_Избранный фрагмент_.
★ ★ ★ ★ ★
Topik und Teleologie der onomastischen Praxis im poetischen Stil des Gottfried Benns
- Authors: Nogotkoff A.
- Issue: No 2(23) (2023)
- Pages: 104-109
- Section: Literary criticism
- Published: 30.12.2023
- URL: https://vmuis.ru/smus/article/view/21672
- ID: 21672
Cite item
Full Text
Abstract
Im Artikel wird versucht, die onomastische Praxis, die in der Poeterei des Gottfried Benns erfüllt wird, mit künstlich-teleologischer Einstellung komplex zu analisieren. Durch die Analyse der Gebrauchsspezifik der so oder anders mit dem ellenschen Thema verbundenen Namen (Anthroponyma, Theonyma, Toponyma, Realien) wurde der Schluß möglich, daß die onomastische Praxis Benn beim Erbauen einer Stilstopologie durch ein feines und unordinäres Behandeln einzelner Namenssemantikelementen. Im Artikel wird eine funktionale Typologie des Namensgebrauchs in der Gottfried Benns Poeterei erbaut und der Begriff des Symbols für Benn’sche Poetik begründet. Beim Forschen wird die Methode der philologischen Analyse eingesetzt, an der methodologischen Peripherie steht die Methode der imaginativen Rekonstruktion.
Full Text
Die Dichtung braucht inneren Spielraum.
Gottfried Benn. B. 1, S. 257.
В лирике Готфрида Бенна находит воплощение квалитативно детерминированная и притом квантитативно нелимитированная, вплоть до иллюзии каталогизирования, номинативная топика, порождаемая специфически структурированным ономастическим праксисом, целью которого является, с одной стороны, антураж, с другой же детерминация топологических лимитов собственного ноэтического пространства имагинации.
★ ★ ★ ★ ★
_Данные_.

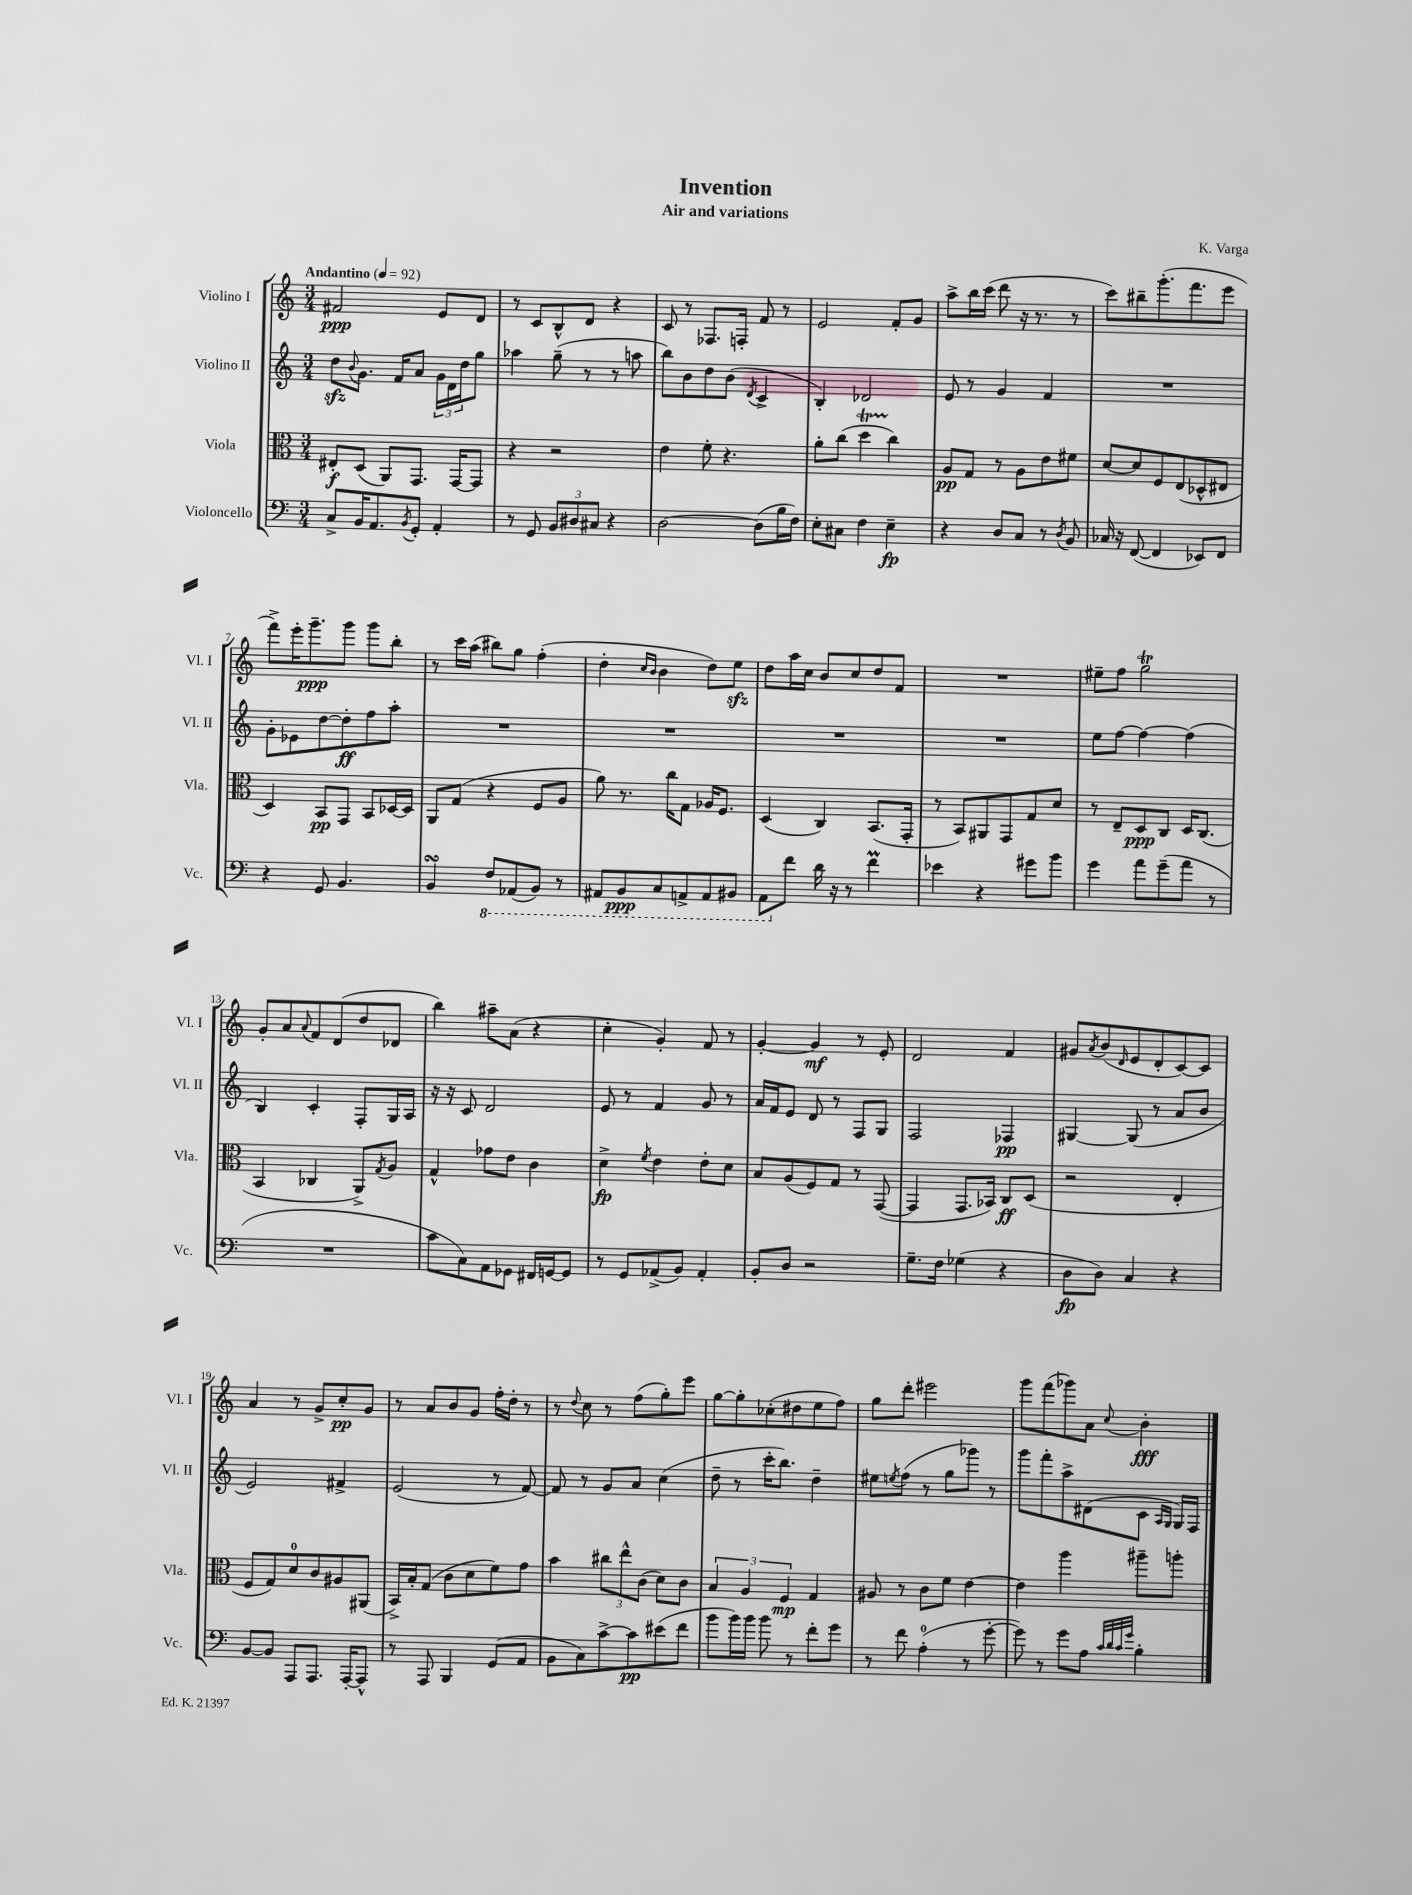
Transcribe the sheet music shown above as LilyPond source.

\header { title = "Invention" composer = "K. Varga" subtitle = "Air and variations" }
<<
\new StaffGroup <<
\new Staff = "s0" \with { instrumentName = "Violino I" shortInstrumentName = "Vl. I" } {
    \clef treble \key c \major \numericTimeSignature \time 3/4 \tempo "Andantino" 4 = 92
    fis'2\ppp e'8 d'8 |
    r8 c'8 b8-^ d'8 r4 |
    c'8 r8 fes8. f16-. f'8 r8 |
    e'2 f'8-. g'8 |
    a''8-> b''16 c'''16( d'''8 r16 r8. r8 |
    c'''8) bis''8-- g'''8.-.( f'''8. e'''8 |
    f'''8->) e'''16-. g'''8.--\ppp g'''8 g'''8 b''8-. |
    r8 c'''16 a''16( bis''8) g''8 f''4-.( |
    d''4-. \grace { c''16 b'16 } b'4 d''8) e''8\sfz |
    d''8 a''16 c''16 b'8 c''8 d''8 f'8 |
    R2. |
    eis''8-- f''8 g''2\trill |
    g'8-. a'8 \appoggiatura { a'8 } f'8 d'8( d''8 des'8 |
    b''4) ais''8-- a'8( r4 |
    c''4-. g'4-.) f'8 r8 |
    g'4~-. g'4\mf r8 e'8-. |
    d'2 f'4 |
    gis'8 \acciaccatura { a'8 } b'8( \grace { d'16 } e'8 d'8-. c'8~) c'8 |
    a'4 r8 g'8-> c''8-.\pp g'8 |
    r8 a'8 b'8 g'8 f''16-. d''16-. r8 |
    r8 \appoggiatura { d''8 } c''8 r8 f''8( g''8-.) e'''8 |
    g''8~ g''8-. ces''8-.( dis''8 e''8 f''8) |
    g''8 d'''8-. eis'''2 |
    g'''8 f'''8( ges'''8) a'8 \appoggiatura { c''8 } b'4-.\fff \bar "|." |
}
\new Staff = "s1" \with { instrumentName = "Violino II" shortInstrumentName = "Vl. II" } {
    \clef treble \key c \major \numericTimeSignature \time 3/4
    d''8\sfz \appoggiatura { b'8 } g'8. f'16 a'8 \tuplet 3/2 { g'16 d'16 d''16 } g''8 |
    aes''4 g''8--( r8 r8 a''8 |
    b''8) b'8 d''8 b'8( \acciaccatura { d'8 } c'4-> |
    b4-.) des'2 |
    e'8 r8 g'4 f'4 |
    R2. |
    g'8-. ees'8 d''8~ d''8-.\ff f''8 a''8-. |
    R2. |
    R2. |
    R2. |
    R2. |
    e''8 f''8~ f''4~ f''4( |
    b4) c'4-. f8-. g16 a16 |
    r16 r16 c'8 d'2 |
    e'8 r8 f'4 g'8 r8 |
    a'16 f'16 e'8 d'8 r8 f8 g8 |
    f2 fes4\pp |
    gis4~ gis8( r8 a'8 b'8 |
    e'2) fis'4-> |
    e'2( r8 f'8~) |
    f'8 r8 g'8 a'8 c''4( |
    d''8-- r8 c'''16-. b''8.) d''4-- |
    eis''8 \acciaccatura { e''8 } f''8( r8 g''8 ges'''8) r8 |
    g'''8 f'''8-. a''8-> dis'8( c'8 \grace { a16 g16 } g16) f16 \bar "|." |
}
\new Staff = "s2" \with { instrumentName = "Viola" shortInstrumentName = "Vla." } {
    \clef alto \key c \major \numericTimeSignature \time 3/4
    eis8-.\f d8( a,8) g,8. g,16~ g,8 |
    r4 r2 |
    e'4 f'8-. r4. |
    a'8-. c''8( d''4\startTrillSpan c''4\stopTrillSpan) |
    a8\pp g8 r8 a8 e'8 fis'8 |
    d'8~ d'8 f8 e8( des8-^ eis8 |
    d4) b,8\pp g,8 b,8 des16~ des16 |
    a,8 g8( r4 f8 a8 |
    a'8) r8. c''16 g8 aes16 f8. |
    d4( c4) b,8.( g,16-. |
    r8 b,8) ais,8 g,8 g8 d'8 |
    r8 e8-- d8\ppp c8 d16 c8.( |
    b,4 ces4 a,8->) \acciaccatura { g8 } a8 |
    g4-^ ges'8 e'8 c'4 |
    d'4->\fp \acciaccatura { f'8 } e'4 e'8-. d'8 |
    b8 a8( f8) g8 r8 g,8~( |
    g,4 g,8. bes,16) c8\ff d8( |
    r2 e4-. |
    f8 g8) d'8-0 c'8 ais8 ais,8( |
    b,16->) b16-. g8( c'8 d'8 f'8) g'8 |
    b'4 \tuplet 3/2 { cis''8 e''8-^ c'8( } d'8) c'8 |
    \tuplet 3/2 { b4 a4 f4\mp } g4 |
    ais8 r8 c'8 f'8 e'4~ |
    e'4 a''4 ais''8-- a''8-. \bar "|." |
}
\new Staff = "s3" \with { instrumentName = "Violoncello" shortInstrumentName = "Vc." } {
    \clef bass \key c \major \numericTimeSignature \time 3/4
    c8-> b,16 a,8. \acciaccatura { b,8 } g,8-. a,4-. |
    r8 g,8 \tuplet 3/2 { b,8 dis8 cis8 } r4 |
    d2~ d8( b16 f16) |
    e8-. cis8 f4 e4--\fp |
    r4 d8 c8 r8 \acciaccatura { d8 } b,8 |
    ces16 r16 f,8~( f,4 ees,8) f,8 |
    r4 g,8 b,4. |
    b,4\turn \ottava #-1 f,8 aes,,8( b,,8) r8 |
    ais,,8 b,,8\ppp c,8 a,,8-> a,,8 bis,,8 |
    a,,8 \ottava #0 f'8 d'16 r16 r8 f'4\prall |
    ees'4 r4 gis'8 b'8 |
    g'4 a'8 g'8--( a'8 r8 |
    R2. |
    c'8 c8) a,8 ges,8 fis,16 g,16~ g,8 |
    r8 g,8 aes,8->( b,8) aes,4-. |
    b,8-. d8 r2 |
    g8.-- f16 ges4( r4 |
    d8\fp d8) c4 r4 |
    b,8~ b,8 a,,8 a,,8. a,,16~-. a,,8-^ |
    r8 a,,8 b,,4 g,8( a,8 |
    b,8 c8) c'8~-> c'8\pp eis'8( f'8 |
    b'8 b'16) b'16 b'8 r8 f'8-. g'8 |
    r8 f'8 a4-0-.( r8 g'8~-. |
    g'8) r8 g'8 a8 \grace { c'32 d'32 c'32 g'32 } b4-. \bar "|." |
}
>>
>>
★ ★ ★ ★ ★
_Задания_.
a: Ответьте на вопросы по фрагменту о поэзии Готфрида Бенна:
(i) В каком номере журнала опубликована статья?
(ii) Какой метод, согласно аннотации, находится на методологической периферии исследования?
(iii) Что названо в русском абзаце целью ономастического праксиса «с одной стороны»?
b: Определите, согласуются ли с фрагментом о поэзии Готфрида Бенна следующие утверждения; каждый ответ подтвердите точной цитатой:
(i) Статья опубликована 30 декабря 2023 года.
(ii) Статья помещена в раздел лингвистики.
(iii) В исследовании применяется метод филологического анализа.
c: Воспроизведите без изменений отрывок фрагмента о поэзии Готфрида Бенна от слов «Gottfried Benn. B.» по слова «ноэтического пространства имагинации.» включительно.
Для выполнения используйте только фрагмент о поэзии Готфрида Бенна.

_Ответы_.
a:
(i) No 2(23) (2023).
(ii) Die Methode der imaginativen Rekonstruktion.
(iii) Антураж.

b:
(i) Да: «Published: 30.12.2023».
(ii) Нет: «Section: Literary criticism».
(iii) Да: «Beim Forschen wird die Methode der philologischen Analyse eingesetzt».

c:
Gottfried Benn. B. 1, S. 257.
В лирике Готфрида Бенна находит воплощение квалитативно детерминированная и притом квантитативно нелимитированная, вплоть до иллюзии каталогизирования, номинативная топика, порождаемая специфически структурированным ономастическим праксисом, целью которого является, с одной стороны, антураж, с другой же детерминация топологических лимитов собственного ноэтического пространства имагинации.